(Dataset entries)
++++

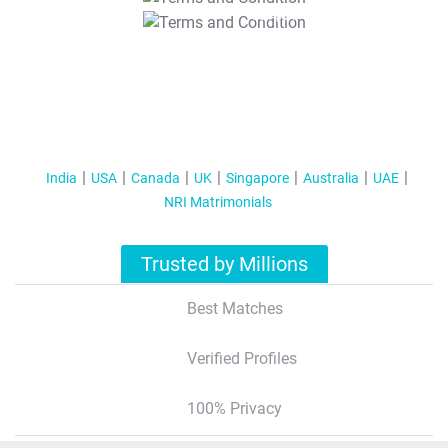
T&C Apply
India
USA
Canada
UK
Singapore
Australia
UAE
NRI Matrimonials
Trusted by Millions
Best Matches
Verified Profiles
100% Privacy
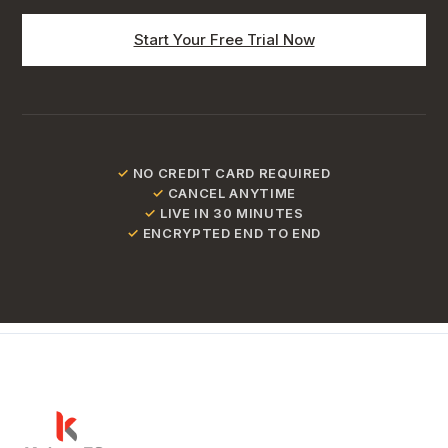
Start Your Free Trial Now
✓
NO CREDIT CARD REQUIRED
✓
CANCEL ANYTIME
✓
LIVE IN 30 MINUTES
✓
ENCRYPTED END TO END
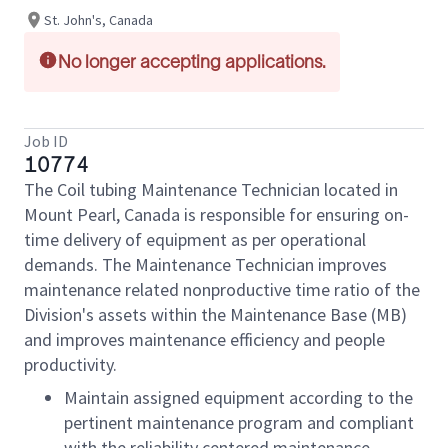
St. John's, Canada
No longer accepting applications.
Job ID
10774
The Coil tubing Maintenance Technician located in
Mount Pearl, Canada is responsible for ensuring on-
time delivery of equipment as per operational
demands. The Maintenance Technician improves
maintenance related nonproductive time ratio of the
Division's assets within the Maintenance Base (MB)
and improves maintenance efficiency and people
productivity.
Maintain assigned equipment according to the
pertinent maintenance program and compliant
with the reliability centered maintenance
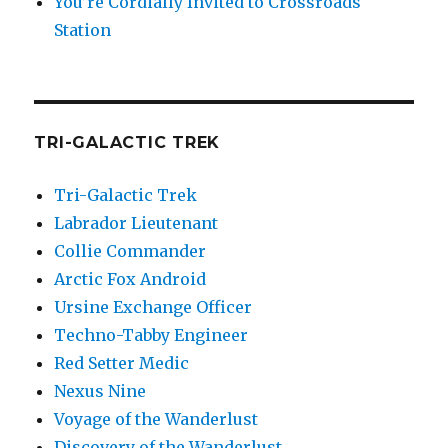
You’re Cordially Invited to Crossroads
Station
TRI-GALACTIC TREK
Tri-Galactic Trek
Labrador Lieutenant
Collie Commander
Arctic Fox Android
Ursine Exchange Officer
Techno-Tabby Engineer
Red Setter Medic
Nexus Nine
Voyage of the Wanderlust
Discovery of the Wanderlust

++++

Assigned task:
Above are some records; extract exactly the lines from the one containing "ENCRYPTED END TO END" through the one containing "demands. The Maintenance Technician improves" and drop the pictures.

Answer section:
ENCRYPTED END TO END
St. John's, Canada
No longer accepting applications.
Job ID
10774
The Coil tubing Maintenance Technician located in
Mount Pearl, Canada is responsible for ensuring on-
time delivery of equipment as per operational
demands. The Maintenance Technician improves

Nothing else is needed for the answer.